Earlier in the month, the FBI announced it couldn’t break into the iPhone of Devin Patrick Kelley, the shooter in the mass murder of 26 people in a church in Sutherland Springs, Texas.
Now, court records seen by the San Antonio Express-News show that two days after the FBI’s announcement – and its bemoaning of the way Apple’s encryption hampers law enforcement – a Texas Ranger obtained search warrants for data belonging to the Sutherland Springs killer.
One warrant, issued on 9 November, is for files stored on an iPhone SE found near Kelley’s body and on a second LG phone. Another warrant seeks files stored in Kelley’s iCloud account – specifically, phone call and message information, photos and videos, and other data dating back to 1 January 2016. The warrants are also seeking social media passwords, contacts, and other data.
Apple’s policies allow it to share iCloud data with law enforcement if they secure a proper warrant. But whether there’s anything useful in Kelley’s iCloud account depends on how frequently he created backups. That makes the phones themselves receptacles of a potentially fuller, more up to date stash of evidence than that on the killer’s iCloud account.
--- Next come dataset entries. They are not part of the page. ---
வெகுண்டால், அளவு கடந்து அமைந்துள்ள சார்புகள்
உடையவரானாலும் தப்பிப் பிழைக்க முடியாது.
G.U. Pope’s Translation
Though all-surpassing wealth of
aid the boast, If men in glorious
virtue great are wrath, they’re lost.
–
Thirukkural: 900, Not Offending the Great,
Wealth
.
The iPhone SE has a fingerprint sensor. Police could have used the dead killer’s fingertips to log into the device, but they missed the window of time to do so: after several hours without a login, the phone requires a passcode.
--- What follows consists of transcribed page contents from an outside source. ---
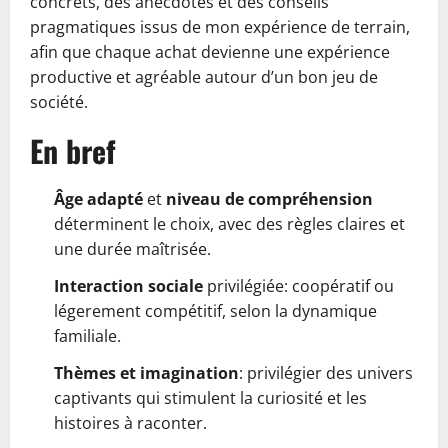
concrets, des anecdotes et des conseils
pragmatiques issus de mon expérience de terrain,
afin que chaque achat devienne une expérience
productive et agréable autour d’un bon jeu de
société.
En bref
Âge adapté
et
niveau de compréhension
déterminent le choix, avec des règles claires et
une durée maîtrisée.
Interaction sociale
privilégiée: coopératif ou
légerement compétitif, selon la dynamique
familiale.
Thèmes et imagination
: privilégier des univers
captivants qui stimulent la curiosité et les
histoires à raconter.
Apple has declined to comment on the ongoing investigation, including the question of whether the company has complied with the warrant and handed over Kelley’s iCloud data. As of Monday afternoon, somebody familiar with the matter told The Verge that Apple had received the warrant for the iCloud data, but not the phone data.
Days after the FBI’s announcement that it couldn’t get into Kelley’s phone, Deputy US Attorney General Rod Rosenstein was once again calling for what he’s dubbed “responsible encryption”. That, unfortunately, is the non-existent kind that can be defeated only by good guys – as in, any law enforcement agency bearing a warrant – but is somehow magically resistant to bad guys.
As encryption experts have noted at least since the San Bernardino mass killings and ensuing legal tussle over encryption, that’s not a thing. If you can defeat encryption, hackers will figure out how, and all devices will thus be rendered vulnerable.
As Naked Security’s Taylor Armerding notes, that 2016 FBI vs. Apple court battle over government access to encrypted devices never settled the issue. It was simply put on hold when the issue was made moot by the FBI hiring a company that managed to break into the iPhone of the killer.
If the FBI can get a contractor to break Apple encryption on its behalf, why is breaking its encryption still an issue?
Because doing so is quite pricey, for one thing: the FBI paid the Israeli mobile forensics firm Cellebrite about $900,000 to unlock a single phone (though the Bureau never confirmed who did the job). That price was confirmed by remarks made by Senator Dianne Feinstein during an open hearing with then-FBI director James Comey in May.
For another thing, the iPhone-breaking technology only works on a “narrow slice of phones,” according to what Comey said at that hearing. The process, or tool, or whatever it is, doesn’t work on an iPhone 5s or later. It was narrowly tailored to only work on an iPhone 5C operating on iOS 9, according to Comey.